* _Problem requirements_: Can you reproduce the passage on the U.S. New Left word for word, from "Other elements of" to "were the Yippies."?

====== Extract

United States New Left
Many New Left thinkers in the U.S. were influenced by the Vietnam War and the Chinese Cultural Revolution. Like the British New Left, they recognized problems in the communism of the Soviet Union, but unlike the British New Left, they did not turn to Trotskyism or social democracy. Some in the U.S. New Left argued that since the Soviet Union could no longer be considered the world center for proletarian revolution, new revolutionary Communist thinkers had to be substituted in its place, such as Mao Zedong, Ho Chi Minh and Fidel Castro. Todd Gitlin in The Whole World Is Watching in describing the movement's influences stated, "The New Left, again, refused the self-discipline of explicit programmatic statement until too late - until, that is, the Marxist-Leninist sects filled the vacuum with dogmas, with clarity on the cheap."
Other elements of the U.S. New Left were anarchist and looked to libertarian socialist traditions of American radicalism, the Industrial Workers of the World and union militancy. This group coalesced around the historical journal Radical America. American Autonomist Marxism was also a child of this stream, for instance in the thought of Harry Cleaver. Murray Bookchin was also part of the anarchist stream of the New Left, as were the Yippies.

============
====== Information given

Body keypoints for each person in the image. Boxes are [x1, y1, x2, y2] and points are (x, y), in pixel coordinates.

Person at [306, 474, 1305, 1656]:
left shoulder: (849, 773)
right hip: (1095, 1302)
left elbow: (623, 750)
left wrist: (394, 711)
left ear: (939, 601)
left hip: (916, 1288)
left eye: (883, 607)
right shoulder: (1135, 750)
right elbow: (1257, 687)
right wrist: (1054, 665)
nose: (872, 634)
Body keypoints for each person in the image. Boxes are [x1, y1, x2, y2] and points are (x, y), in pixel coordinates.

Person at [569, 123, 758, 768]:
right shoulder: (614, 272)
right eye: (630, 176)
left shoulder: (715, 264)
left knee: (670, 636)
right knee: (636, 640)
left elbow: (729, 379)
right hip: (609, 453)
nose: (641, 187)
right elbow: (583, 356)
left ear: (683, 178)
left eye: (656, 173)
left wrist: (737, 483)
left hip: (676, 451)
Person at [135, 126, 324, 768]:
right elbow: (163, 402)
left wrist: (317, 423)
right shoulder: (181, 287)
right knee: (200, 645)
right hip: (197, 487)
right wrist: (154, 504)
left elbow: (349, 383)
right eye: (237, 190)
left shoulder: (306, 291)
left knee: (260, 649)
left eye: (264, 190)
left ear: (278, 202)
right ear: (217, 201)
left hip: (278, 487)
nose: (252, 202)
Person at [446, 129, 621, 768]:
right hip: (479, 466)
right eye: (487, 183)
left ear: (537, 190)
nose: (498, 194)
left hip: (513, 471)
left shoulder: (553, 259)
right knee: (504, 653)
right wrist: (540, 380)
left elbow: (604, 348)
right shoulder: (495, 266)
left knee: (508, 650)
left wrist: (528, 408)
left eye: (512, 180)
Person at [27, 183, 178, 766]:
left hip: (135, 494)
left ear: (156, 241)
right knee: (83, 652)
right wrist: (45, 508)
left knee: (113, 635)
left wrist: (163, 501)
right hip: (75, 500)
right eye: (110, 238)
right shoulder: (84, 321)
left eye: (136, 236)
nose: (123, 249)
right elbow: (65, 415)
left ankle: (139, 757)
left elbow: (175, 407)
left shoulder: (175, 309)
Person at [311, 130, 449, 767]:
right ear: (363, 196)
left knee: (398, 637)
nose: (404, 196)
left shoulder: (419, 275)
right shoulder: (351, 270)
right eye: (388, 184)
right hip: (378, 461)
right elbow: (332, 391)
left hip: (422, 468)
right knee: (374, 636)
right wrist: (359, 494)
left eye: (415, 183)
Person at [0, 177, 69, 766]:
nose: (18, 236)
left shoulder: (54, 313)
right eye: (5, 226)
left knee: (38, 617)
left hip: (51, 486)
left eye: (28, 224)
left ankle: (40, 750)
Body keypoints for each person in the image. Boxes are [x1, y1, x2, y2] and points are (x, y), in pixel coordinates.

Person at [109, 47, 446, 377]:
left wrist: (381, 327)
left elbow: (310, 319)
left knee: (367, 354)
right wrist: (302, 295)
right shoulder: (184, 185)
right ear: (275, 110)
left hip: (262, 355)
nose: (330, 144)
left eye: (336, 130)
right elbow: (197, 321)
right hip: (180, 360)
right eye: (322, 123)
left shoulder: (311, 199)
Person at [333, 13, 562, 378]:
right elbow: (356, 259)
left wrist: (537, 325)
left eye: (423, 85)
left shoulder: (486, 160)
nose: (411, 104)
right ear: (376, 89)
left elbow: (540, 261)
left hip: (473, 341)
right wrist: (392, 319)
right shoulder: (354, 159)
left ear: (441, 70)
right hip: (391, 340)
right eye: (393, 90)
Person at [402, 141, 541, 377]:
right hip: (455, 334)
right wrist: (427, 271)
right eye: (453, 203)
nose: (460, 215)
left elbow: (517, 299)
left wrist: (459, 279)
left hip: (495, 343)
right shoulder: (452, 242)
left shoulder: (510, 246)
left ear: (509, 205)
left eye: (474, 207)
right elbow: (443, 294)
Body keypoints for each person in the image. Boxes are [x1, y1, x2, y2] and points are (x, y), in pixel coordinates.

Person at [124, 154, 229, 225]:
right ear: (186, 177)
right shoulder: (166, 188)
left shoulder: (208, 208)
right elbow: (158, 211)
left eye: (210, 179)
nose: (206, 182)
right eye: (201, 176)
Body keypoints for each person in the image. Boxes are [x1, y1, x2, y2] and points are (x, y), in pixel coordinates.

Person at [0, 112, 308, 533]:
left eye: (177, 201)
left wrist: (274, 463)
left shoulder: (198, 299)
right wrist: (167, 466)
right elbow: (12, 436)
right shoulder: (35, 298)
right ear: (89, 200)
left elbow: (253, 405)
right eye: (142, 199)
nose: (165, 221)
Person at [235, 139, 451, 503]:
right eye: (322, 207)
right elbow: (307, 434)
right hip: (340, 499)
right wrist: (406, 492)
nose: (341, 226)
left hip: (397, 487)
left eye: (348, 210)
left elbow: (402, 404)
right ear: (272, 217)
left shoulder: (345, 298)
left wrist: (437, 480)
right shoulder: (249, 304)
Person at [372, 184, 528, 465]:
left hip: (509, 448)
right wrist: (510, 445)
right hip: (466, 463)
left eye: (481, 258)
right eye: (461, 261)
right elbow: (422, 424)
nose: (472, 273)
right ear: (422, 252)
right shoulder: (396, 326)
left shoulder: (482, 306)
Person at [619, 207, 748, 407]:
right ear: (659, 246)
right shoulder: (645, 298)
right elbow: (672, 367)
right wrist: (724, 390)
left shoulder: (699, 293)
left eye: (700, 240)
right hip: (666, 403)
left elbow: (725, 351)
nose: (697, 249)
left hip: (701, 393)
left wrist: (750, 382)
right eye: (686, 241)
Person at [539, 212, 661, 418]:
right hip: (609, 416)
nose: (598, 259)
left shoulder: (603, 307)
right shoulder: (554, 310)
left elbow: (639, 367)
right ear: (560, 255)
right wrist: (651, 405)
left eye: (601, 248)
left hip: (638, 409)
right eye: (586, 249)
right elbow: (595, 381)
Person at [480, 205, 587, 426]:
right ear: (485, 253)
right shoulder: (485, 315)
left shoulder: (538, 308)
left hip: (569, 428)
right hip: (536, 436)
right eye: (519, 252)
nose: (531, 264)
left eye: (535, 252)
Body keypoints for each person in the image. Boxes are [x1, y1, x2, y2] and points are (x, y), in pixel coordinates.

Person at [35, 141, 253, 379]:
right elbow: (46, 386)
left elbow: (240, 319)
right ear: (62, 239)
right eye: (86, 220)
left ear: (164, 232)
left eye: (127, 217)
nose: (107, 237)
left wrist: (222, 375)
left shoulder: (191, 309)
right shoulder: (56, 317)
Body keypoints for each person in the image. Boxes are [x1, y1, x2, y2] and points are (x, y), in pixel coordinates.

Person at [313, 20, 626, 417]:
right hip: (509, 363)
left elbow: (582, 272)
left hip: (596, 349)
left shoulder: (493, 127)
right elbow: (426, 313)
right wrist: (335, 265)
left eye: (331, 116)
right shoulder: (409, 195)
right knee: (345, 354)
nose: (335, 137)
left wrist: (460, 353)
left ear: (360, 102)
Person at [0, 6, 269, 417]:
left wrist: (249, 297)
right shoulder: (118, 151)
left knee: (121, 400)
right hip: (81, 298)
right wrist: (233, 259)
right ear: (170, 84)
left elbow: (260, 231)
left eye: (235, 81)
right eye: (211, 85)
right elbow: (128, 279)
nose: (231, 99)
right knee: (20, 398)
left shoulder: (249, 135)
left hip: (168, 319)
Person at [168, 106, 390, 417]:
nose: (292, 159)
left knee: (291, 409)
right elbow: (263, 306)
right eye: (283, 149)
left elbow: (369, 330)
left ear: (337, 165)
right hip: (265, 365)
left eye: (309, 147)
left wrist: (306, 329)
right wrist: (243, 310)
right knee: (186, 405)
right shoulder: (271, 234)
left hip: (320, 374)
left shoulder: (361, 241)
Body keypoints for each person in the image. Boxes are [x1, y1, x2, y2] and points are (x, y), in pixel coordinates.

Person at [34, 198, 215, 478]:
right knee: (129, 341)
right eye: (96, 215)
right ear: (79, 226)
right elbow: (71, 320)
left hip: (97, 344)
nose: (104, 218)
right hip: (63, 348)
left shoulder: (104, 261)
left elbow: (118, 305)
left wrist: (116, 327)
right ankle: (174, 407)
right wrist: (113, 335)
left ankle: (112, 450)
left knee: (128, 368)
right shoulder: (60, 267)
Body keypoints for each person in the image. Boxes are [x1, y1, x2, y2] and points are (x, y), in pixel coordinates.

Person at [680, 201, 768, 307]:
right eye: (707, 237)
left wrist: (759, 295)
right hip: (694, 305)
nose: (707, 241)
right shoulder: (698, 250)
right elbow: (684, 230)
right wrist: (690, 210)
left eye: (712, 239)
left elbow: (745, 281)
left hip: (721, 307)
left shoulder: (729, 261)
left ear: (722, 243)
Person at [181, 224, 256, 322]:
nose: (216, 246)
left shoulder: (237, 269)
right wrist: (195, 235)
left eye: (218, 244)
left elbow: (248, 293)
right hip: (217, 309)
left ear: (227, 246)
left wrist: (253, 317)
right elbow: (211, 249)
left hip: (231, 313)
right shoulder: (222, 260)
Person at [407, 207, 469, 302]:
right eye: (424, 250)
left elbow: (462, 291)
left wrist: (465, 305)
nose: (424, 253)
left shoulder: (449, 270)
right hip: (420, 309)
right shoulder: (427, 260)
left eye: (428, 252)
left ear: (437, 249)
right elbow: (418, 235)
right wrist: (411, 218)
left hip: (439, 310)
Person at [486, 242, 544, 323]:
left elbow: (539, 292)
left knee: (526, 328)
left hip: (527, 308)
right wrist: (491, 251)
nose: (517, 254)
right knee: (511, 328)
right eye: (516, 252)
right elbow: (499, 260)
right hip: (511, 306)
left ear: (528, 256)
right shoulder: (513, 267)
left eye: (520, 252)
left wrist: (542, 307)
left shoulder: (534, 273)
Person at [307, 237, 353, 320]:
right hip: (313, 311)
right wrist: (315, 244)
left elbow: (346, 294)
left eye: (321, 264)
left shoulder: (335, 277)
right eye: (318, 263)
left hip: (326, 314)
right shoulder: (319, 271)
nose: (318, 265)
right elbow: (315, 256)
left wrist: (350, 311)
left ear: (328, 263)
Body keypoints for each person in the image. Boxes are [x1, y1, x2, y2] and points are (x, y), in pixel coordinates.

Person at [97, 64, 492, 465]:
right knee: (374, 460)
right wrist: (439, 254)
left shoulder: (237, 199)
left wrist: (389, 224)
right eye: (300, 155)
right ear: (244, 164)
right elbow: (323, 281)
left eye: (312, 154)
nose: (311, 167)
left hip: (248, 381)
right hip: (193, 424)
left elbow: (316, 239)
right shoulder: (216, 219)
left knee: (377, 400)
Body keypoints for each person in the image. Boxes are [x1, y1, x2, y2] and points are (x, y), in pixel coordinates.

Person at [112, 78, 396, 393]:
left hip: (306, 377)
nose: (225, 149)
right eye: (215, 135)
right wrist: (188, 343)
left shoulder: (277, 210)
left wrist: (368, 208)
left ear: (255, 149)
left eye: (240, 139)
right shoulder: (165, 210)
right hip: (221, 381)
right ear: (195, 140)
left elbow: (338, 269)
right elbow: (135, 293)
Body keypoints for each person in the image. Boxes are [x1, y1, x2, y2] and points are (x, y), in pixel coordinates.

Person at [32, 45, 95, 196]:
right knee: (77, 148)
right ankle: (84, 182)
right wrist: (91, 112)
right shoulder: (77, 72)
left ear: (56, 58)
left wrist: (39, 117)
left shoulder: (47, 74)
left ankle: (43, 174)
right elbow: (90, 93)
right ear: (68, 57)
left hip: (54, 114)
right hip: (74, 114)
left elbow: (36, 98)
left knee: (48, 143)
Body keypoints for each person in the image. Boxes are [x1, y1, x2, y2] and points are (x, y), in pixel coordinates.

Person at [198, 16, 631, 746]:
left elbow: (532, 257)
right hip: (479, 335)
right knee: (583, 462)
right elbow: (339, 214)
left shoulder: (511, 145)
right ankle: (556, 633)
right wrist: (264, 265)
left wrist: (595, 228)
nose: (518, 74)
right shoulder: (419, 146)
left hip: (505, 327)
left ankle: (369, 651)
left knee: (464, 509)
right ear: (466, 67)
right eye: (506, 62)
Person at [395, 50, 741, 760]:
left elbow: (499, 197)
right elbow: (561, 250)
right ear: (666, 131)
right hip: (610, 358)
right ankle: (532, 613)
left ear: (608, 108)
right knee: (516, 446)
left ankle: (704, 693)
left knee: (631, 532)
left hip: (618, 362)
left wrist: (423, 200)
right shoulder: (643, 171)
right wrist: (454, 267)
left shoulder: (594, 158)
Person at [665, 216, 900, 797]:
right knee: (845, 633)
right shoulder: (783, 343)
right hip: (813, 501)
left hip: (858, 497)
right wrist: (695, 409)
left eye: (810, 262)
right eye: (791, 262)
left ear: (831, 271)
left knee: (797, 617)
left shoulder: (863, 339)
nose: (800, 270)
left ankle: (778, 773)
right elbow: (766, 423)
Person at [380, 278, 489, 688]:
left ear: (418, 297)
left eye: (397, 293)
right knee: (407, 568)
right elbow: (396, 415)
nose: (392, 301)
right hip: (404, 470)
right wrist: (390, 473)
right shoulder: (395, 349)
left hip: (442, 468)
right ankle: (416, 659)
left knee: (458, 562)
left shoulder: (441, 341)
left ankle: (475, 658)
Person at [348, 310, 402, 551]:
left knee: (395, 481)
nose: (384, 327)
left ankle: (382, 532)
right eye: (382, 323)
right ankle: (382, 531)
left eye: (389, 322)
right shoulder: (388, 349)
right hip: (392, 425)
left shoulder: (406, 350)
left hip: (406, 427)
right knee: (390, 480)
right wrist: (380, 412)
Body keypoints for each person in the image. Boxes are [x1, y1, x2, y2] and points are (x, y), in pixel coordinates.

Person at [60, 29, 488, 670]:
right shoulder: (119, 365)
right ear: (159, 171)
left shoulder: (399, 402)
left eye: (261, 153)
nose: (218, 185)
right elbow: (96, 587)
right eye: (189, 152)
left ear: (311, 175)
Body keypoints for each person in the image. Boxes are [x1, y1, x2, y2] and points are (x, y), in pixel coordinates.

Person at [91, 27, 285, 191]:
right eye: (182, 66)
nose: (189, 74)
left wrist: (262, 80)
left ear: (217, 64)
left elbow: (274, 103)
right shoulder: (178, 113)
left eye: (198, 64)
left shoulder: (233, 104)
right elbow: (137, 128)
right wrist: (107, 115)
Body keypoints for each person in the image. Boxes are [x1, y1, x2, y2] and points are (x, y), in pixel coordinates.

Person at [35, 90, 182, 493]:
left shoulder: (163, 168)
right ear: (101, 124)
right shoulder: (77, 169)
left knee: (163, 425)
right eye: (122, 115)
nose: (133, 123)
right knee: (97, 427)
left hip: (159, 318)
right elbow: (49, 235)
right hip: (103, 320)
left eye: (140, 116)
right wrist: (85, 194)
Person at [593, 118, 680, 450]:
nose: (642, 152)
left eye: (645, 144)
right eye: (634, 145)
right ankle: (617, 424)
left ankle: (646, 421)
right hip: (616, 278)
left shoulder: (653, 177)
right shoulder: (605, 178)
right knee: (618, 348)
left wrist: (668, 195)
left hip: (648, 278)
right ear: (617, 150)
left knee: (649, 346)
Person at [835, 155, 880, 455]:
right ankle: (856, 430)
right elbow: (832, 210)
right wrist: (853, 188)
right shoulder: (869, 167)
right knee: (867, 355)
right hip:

============

* _Exercise answer_:
Other elements of the U.S. New Left were anarchist and looked to libertarian socialist traditions of American radicalism, the Industrial Workers of the World and union militancy. This group coalesced around the historical journal Radical America. American Autonomist Marxism was also a child of this stream, for instance in the thought of Harry Cleaver. Murray Bookchin was also part of the anarchist stream of the New Left, as were the Yippies.